# My butler " Grimsbee"



## Mad Mad Mark (Jan 1, 2010)

Hi all, Here is my latest creation....Grimsbee, my creepy butler is finished at last. Grimsbee will stand by the door with his serving tray full of treats for the Trick or Treaters. (any brave enough to make it to the door...Muh ha ha haaa!)


----------



## fick209 (Aug 31, 2009)

Grimsbee is one creepy looking butler with a very nice set of teeth I like him, you did a fantastic job!


----------



## bobzilla (Nov 13, 2008)

Great job !


----------



## RoxyBlue (Oct 6, 2008)

I love this guy's face


----------



## The Watcher (Sep 13, 2008)

Very nice, that face is cool. Looks like he is loaded.


----------



## SKAustin (Dec 12, 2009)

Nice Work. He ought to bring about some hesitation in approaching your candy bowl.


----------



## IMU (Apr 8, 2009)

Very nice!


----------



## kprimm (Mar 14, 2009)

Great, he does look like the butler did it, or is going to do it anyways.


----------



## scarymovie (Feb 14, 2010)

I like him for a second there I thought you bought him good job you put in some great detail!


----------



## morbidmike (Sep 11, 2009)

very nice job I'd like to have tea whit him


----------



## Joiseygal (Sep 3, 2008)

He is creepy! The tots might think twice about getting candy. The body on your prop looks very realistic too.


----------



## Mad Mad Mark (Jan 1, 2010)

Thank you all for your kind comments! (I didn't know till now I should have him in the "show room" of the forum...oops!) I an now working on a skelly ground breaker, and then another "Big" project....Lizzy Borden!
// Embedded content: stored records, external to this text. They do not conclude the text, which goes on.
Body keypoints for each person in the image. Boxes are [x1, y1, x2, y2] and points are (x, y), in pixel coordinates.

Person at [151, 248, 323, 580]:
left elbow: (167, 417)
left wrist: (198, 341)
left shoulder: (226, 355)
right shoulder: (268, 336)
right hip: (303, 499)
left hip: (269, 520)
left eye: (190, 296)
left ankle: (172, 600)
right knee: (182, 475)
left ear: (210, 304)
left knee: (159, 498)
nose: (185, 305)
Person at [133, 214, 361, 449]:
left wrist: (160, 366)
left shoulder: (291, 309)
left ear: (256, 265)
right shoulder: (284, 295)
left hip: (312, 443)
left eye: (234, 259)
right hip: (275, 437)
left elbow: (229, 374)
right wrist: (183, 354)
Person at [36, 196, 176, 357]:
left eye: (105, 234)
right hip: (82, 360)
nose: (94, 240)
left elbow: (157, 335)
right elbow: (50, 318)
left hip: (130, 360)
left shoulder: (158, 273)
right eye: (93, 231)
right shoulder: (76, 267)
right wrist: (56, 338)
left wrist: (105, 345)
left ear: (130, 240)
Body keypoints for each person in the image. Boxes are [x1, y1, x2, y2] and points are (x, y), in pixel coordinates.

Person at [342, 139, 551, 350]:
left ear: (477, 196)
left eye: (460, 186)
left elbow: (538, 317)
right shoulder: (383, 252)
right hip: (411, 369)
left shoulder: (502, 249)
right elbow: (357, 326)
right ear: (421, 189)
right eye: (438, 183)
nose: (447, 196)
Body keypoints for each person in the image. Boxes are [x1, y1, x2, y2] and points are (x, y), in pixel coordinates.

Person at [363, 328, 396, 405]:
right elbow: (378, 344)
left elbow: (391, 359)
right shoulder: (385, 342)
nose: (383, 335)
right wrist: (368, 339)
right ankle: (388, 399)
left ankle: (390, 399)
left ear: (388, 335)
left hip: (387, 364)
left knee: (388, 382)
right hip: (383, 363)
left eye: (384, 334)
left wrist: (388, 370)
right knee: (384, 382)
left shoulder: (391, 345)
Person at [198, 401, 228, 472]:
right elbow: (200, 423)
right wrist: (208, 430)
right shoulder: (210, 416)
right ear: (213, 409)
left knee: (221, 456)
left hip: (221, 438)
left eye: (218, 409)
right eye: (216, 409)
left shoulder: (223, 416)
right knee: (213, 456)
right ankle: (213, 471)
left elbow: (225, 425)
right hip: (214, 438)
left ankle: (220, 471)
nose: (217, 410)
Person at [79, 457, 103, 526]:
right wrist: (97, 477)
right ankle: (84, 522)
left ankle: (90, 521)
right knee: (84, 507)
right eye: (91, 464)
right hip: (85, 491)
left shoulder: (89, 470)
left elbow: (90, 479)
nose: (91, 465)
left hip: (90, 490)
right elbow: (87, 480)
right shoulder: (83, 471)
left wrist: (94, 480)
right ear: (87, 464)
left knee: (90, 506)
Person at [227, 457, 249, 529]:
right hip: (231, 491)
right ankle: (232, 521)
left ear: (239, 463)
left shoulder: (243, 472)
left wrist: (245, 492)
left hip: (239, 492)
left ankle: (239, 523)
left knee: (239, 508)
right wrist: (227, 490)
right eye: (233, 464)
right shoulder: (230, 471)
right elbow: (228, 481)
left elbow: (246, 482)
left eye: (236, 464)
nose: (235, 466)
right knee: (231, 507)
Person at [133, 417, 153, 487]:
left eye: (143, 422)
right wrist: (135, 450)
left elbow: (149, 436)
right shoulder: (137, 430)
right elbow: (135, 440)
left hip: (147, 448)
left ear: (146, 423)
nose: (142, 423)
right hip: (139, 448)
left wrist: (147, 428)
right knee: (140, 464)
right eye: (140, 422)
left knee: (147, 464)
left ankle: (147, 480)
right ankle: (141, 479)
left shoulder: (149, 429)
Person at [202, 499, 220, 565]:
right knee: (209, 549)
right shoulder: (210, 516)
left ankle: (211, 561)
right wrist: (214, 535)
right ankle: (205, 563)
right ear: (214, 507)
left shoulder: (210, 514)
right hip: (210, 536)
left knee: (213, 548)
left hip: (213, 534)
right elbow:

However, I,m having trouble finding period clothing for her.


----------



## ScreamingScarecrow (Oct 1, 2008)

Wow he's your classic creepy bulter! Great Job.


----------



## DeathTouch (Sep 6, 2005)

I have a cold one please.


----------



## abner135 (May 31, 2009)

Great job, Good looking and creepy


----------



## MorbidMariah (Mar 28, 2009)

He's wonderful! Great work!


----------



## STOLLOWEEN (Apr 13, 2008)

Nice work...my first thought is he reminded me of Delbert Grady in "The Shining."

http://unrealitymag.com/wp-content/uploads/2009/07/2775943-1.jpg


----------



## Zurgh (Dec 21, 2009)

He has a bit of a psychotic-happy grin going on. I like it!


----------



## Toktorill (Sep 15, 2007)

He gives me the heebie-jeebies!!! A dark room, some colored spotlights... he'll be downright freaky!

Thanks for sharing!!!!


----------